Der Verlust der Nierenfunktion kann aus einer Vielzahl von Ursachen, die normale Aktivität Nephron verhindern stammen. Diese Ursachen können während der Nierenentwicklung, zB angeborene Defekte, die zur Fehlbildung der Nephrone 5, oder die Ursachen von verschiedenen Arten von Verletzungen führen (die sich aus sowohl genetische als auch environme auftretenNTAL Herkunft). Erworben Verletzungen werden allgemein als akute Nierenschädigung (AKI) oder chronischen Nierenversagen (CKD) kategorisiert.

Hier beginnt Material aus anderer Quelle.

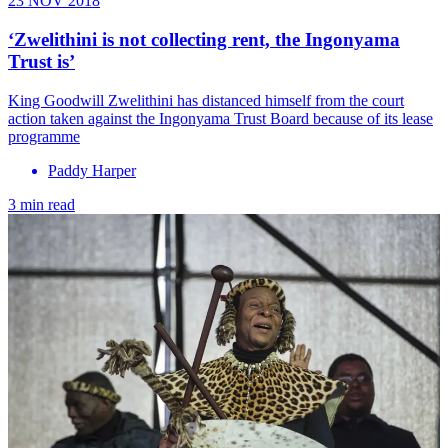
23 NOV 2018
‘Zwelithini is not collecting rent, the Ingonyama
Trust is’
​King Goodwill Zwelithini has distanced himself from the court
action taken against the Ingonyama Trust Board because of its lease
programme
Paddy Harper
3 min read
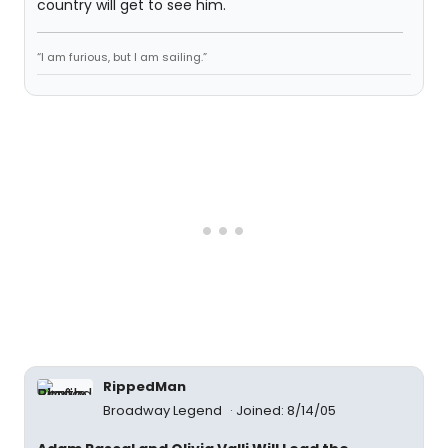
country will get to see him.
“I am furious, but I am sailing.”
RippedMan
Broadway Legend
Joined: 8/14/05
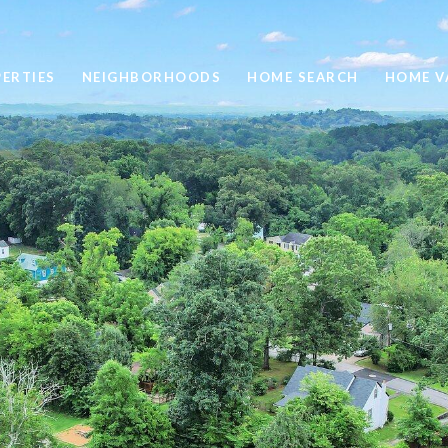
ERTIES
NEIGHBORHOODS
HOME SEARCH
HOME V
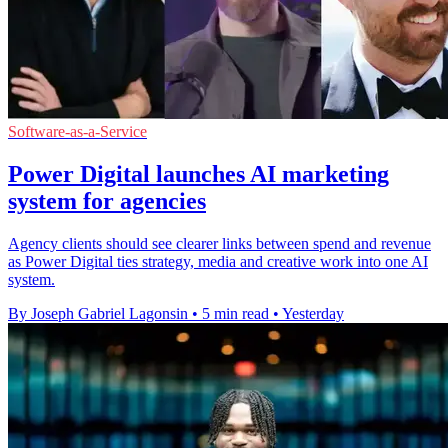
Software-as-a-Service
Power Digital launches AI marketing
system for agencies
Agency clients should see clearer links between spend and revenue
as Power Digital ties strategy, media and creative work into one AI
system.
By Joseph Gabriel Lagonsin
•
5 min read
•
Yesterday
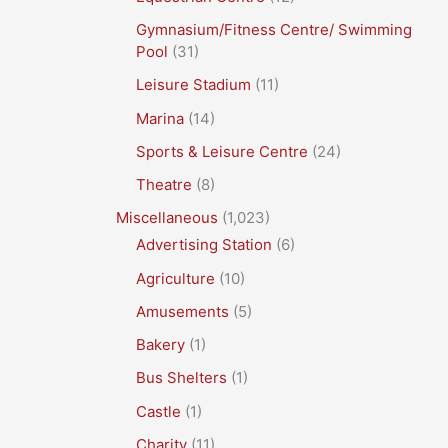
Gymnasium/Fitness Centre/ Swimming
Pool
(31)
Leisure Stadium
(11)
Marina
(14)
Sports & Leisure Centre
(24)
Theatre
(8)
Miscellaneous
(1,023)
Advertising Station
(6)
Agriculture
(10)
Amusements
(5)
Bakery
(1)
Bus Shelters
(1)
Castle
(1)
Charity
(11)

AKI beinhaltet einen abrupten Verlust der Nierenfunktion, die oft aus Ischämie oder Toxin Exposition 6,7 resultieren. Bei Säugetieren ist nephron epithelialen Reparatur möglich nach solchen Verletzungen 8, und viele Menschen zeigen volle Wiederherstellung der Nierenfunktion nach AKI. 70% Inzidenz Bereich 6,7 – ist jedoch auch AKI mit hoher Morbidität und Mortalität, die in einem breiten 30 berichtet wurde, verbunden. CKD dagegen mit fortschreitenden Verlust der Nierenfunktion, die von Jahren anhalt Schäden, typischerweise mit 8,9 Fibrose assoziiert Ergebnisse gelten. Ferner besteht ein Wechselspiel zwischen AKI und CKD, entweder kann man eine individuelle auf die andere 10-12 prädisponieren. Zum Beispiel diejenigen, die von AKI gelitten haben, sind anfälliger für CKD und sogar zum Tod 13. Das Auftreten von Nierenerkrankungen, sowohl in den USA und weltweit, hat epide erreichtmic Proportionen und wird sich voraussichtlich steigen, da die Bevölkerung im Alter erweitert-so gibt es einen wachsenden Bedarf an regenerativen Medizin Interventionen für die Niere 14,15 identifizieren.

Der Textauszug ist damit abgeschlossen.